KKYK-LP launched a news department on September 15, 1997, when it began producing an hour-long prime time newscast on Monday through Friday evenings. Titled News @ Nine, it was the first prime time newscast ever attempted in the Little Rock–Pine Bluff market, preceding the premiere of KLRT's 9 p.m. newscast—launched in March 2004—by seven years; it was anchored by Doug Krile and Tamara Henry, who were joined by chief meteorologist Mark Frankum and sports director Tim Jernigan; the station also hired additional news department staff previously employed with KARK, KATV and KTHV. The newscast was an early adopter of streaming media, having been streamed on KKYK's website throughout its run. Originally conducted from a conventional set, in October 1998, the newscast began to originate from a virtual set designed by Devlin Design Group and powered by software from Discreet Logic.
The newscast ultimately struggled to build an audience, regularly losing a substantial share of its WB prime time lead-in and even being outperformed by syndicated Friends reruns that followed the 9 p.m. broadcast starting in September 1998. KKYK shuttered its news department on September 4, 1999, the day after what became its last 9 p.m. newscast.
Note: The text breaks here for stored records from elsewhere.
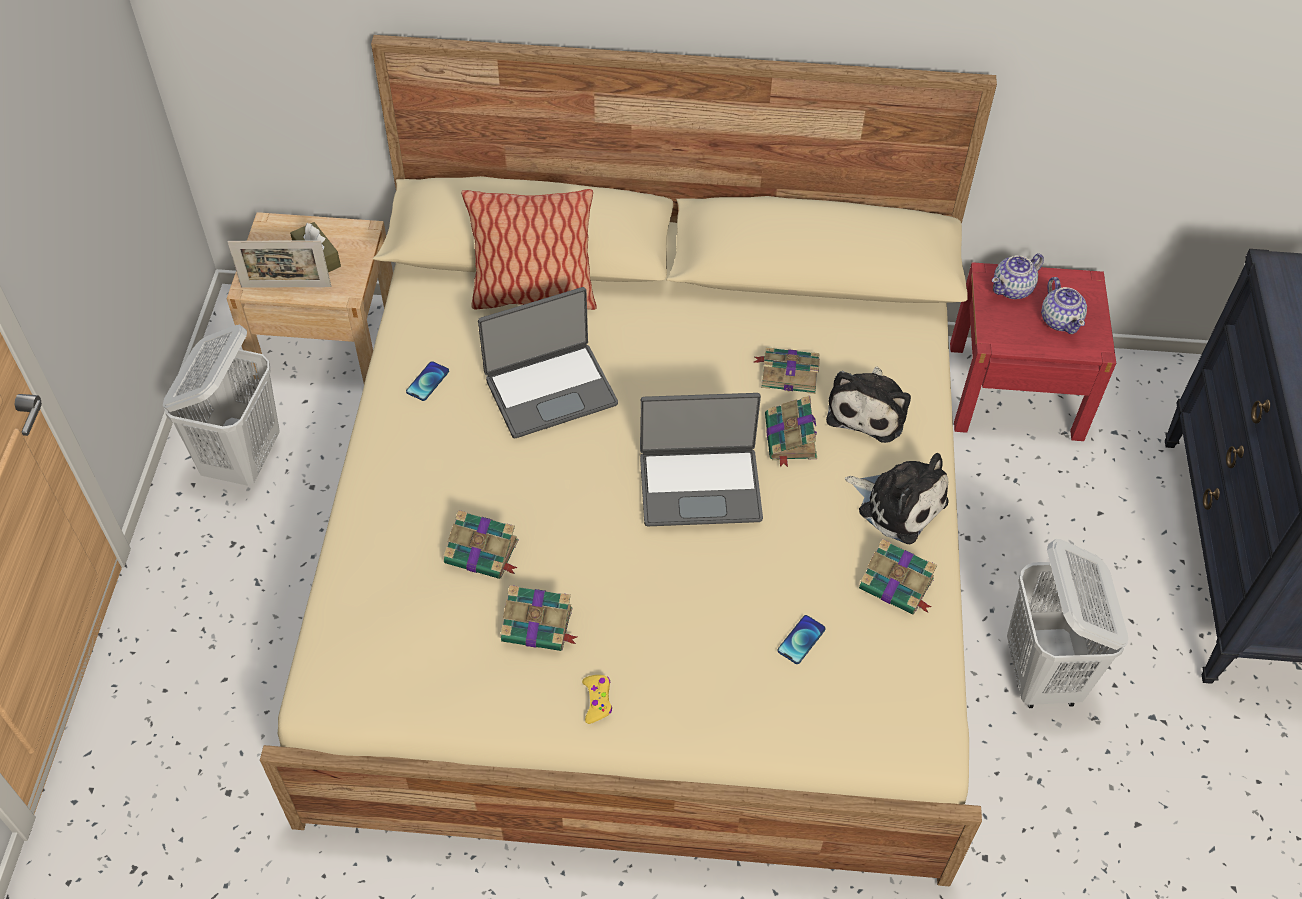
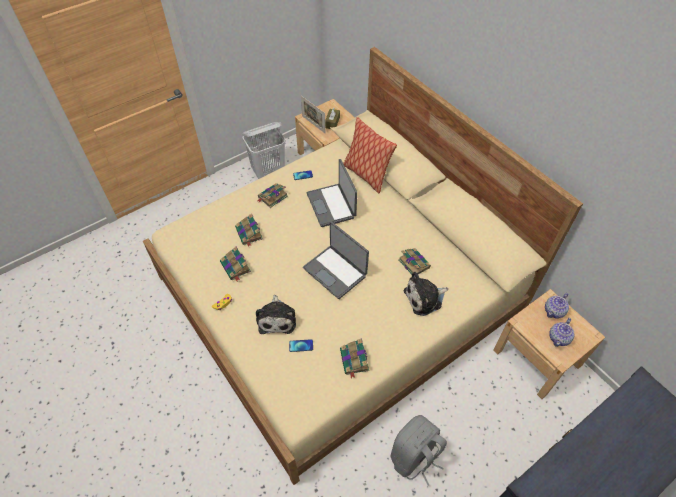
camera: 50 degrees right, 0 degrees up
laptop [478,287,618,438] -> laptop turned 45 degrees clockwise [307,159,357,227]
book [765,396,817,467] -> book moved to [257,183,288,208]
plush toy [845,453,949,544] -> plush toy moved to [256,295,296,334]
red nightstand [950,262,1116,441] -> beige nightstand [493,289,605,399]
teapot [992,253,1044,299] -> teapot turned 60 degrees counterclockwise [545,293,569,319]
white laundry basket [1007,539,1128,708] -> grey backpack [391,415,447,486]

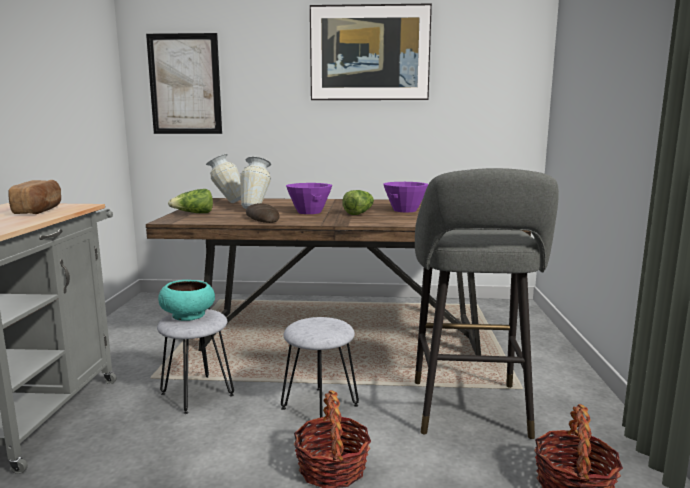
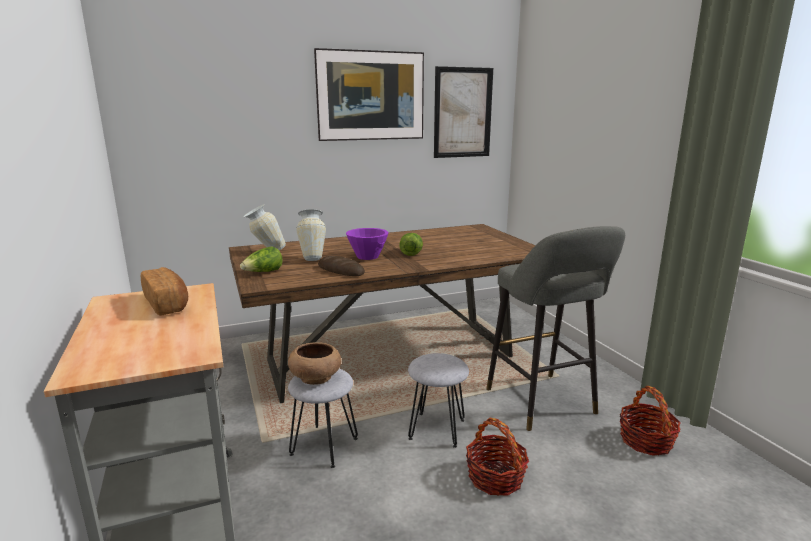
camera: 25 degrees left, 5 degrees up
picture [146,33,222,134] -> picture moved to [434,66,493,158]
turquoise bowl [158,280,215,321] -> brown bowl [288,342,341,385]
purple bowl [383,182,428,212] -> none

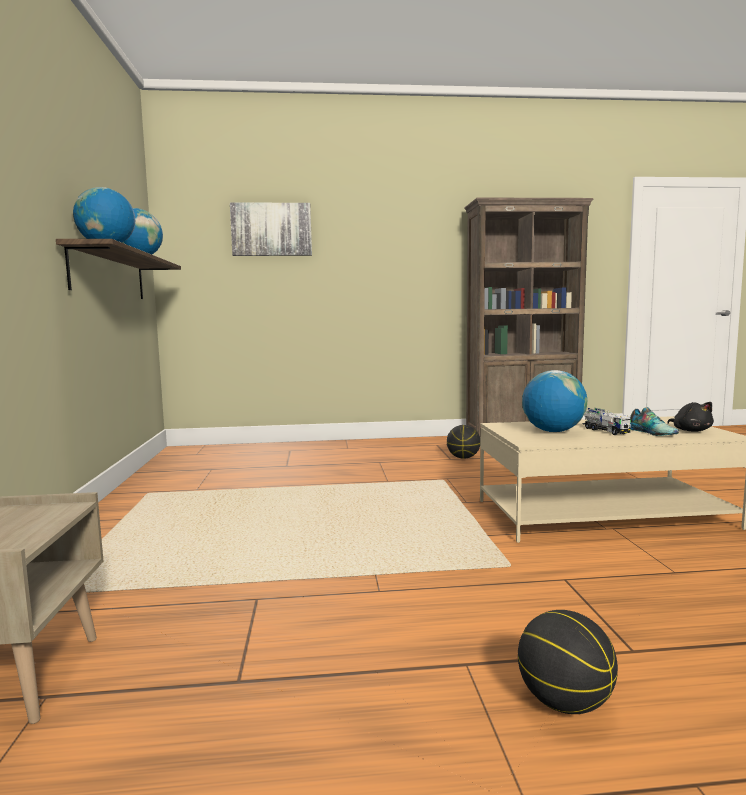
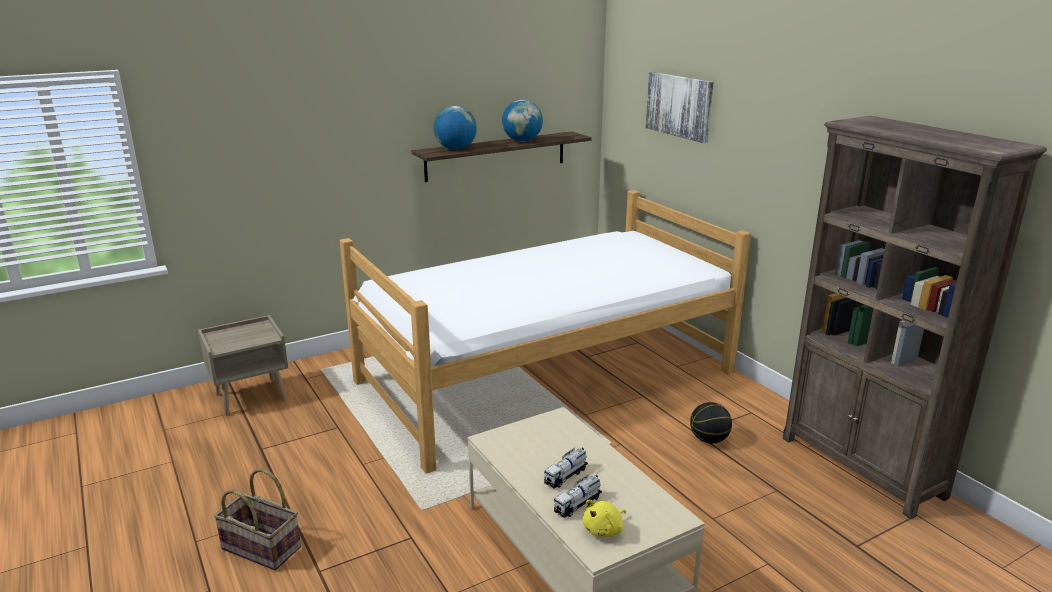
camera: 65 degrees right, 15 degrees up
basketball [518,610,618,714] -> basket [214,468,301,570]
globe [522,370,587,432] -> none
shoe [630,407,679,436] -> toy truck [554,475,602,518]
black plush toy [667,402,714,432] -> yellow plush toy [583,500,626,537]
none -> bed [340,190,751,474]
Krile stayed on as channel 49's public affairs director; however, 16 news staffers, who were not notified of the department's closure until they reported to work on September 6, were laid off—with Henry, Frankum and Jernigan having to serve the remainder of their contracts through early 2000. Krile had attributed the newscast's flagging viewership and demise on various factors, including KKYK's limited broadcast range and cable distribution, The WB's younger-skewing audience tending not to be avid news viewers, and insufficient investment into the news operation. Channel 22 continued to produce the midday news/interview program Arkansas View and the weekend local sports program Sports Jam as well as live news and weather updates throughout the day.
As a Pax affiliate, in October 2001, Equity Broadcasting entered into a news share agreement with KATV to provide rebroadcasts of select local programs from the ABC affiliate on KYPX. On November 1, channel 49 began offering rebroadcasts of KATV's weeknight 6 p.m. newscast, of its news/lifestyle program Good Morning Arkansas and of its Sunday sports discussion show Sportsweek. Coinciding with Pax's reformatting as i: Independent Television, KYPX's agreement with KATV ended on June 30, 2005. Then on July 1, KYPX began producing a half-hour 10 p.m. newscast; anchored by Krile, the program featured a wrap-up of the day's headlines, long-form discussion of high-profile national and local stories, and technology news; the program was cancelled in August 2006.

Technical information

Subchannels

The station's signal is multiplexed:
ChannelRes.AspectShort nameProgramming
49.1720p16:9KMYADT1MeTV
49.2480i16:9CoziCozi TV
49.3480i16:9HeroesHeroes & Icons
49.4480i16:9StartTVStart TV
49.5480i16:9SonLifeSonLife
49.6480i16:9DABLDabl

Analog-to-digital conversion; spectrum repack

KMYA-DT signed on its digital signal on UHF channel 49 on April 22, 2005. The station shut down its analog signal and flash-cut its digital signal into operation on UHF 49 on June 30, 2006. The station's digital signal had been operating at reduced power and was relayed on the 42.2 subchannel of then-sister station KWBF, until Nexstar Broadcasting Group assumed ownership of channel 42 on January 31, 2009.
As a part of the broadcast frequency repacking process following the 2016–17 FCC incentive auction, KMYA-DT relocated its digital signal to UHF channel 18 on November 30, 2018, using virtual channel 49.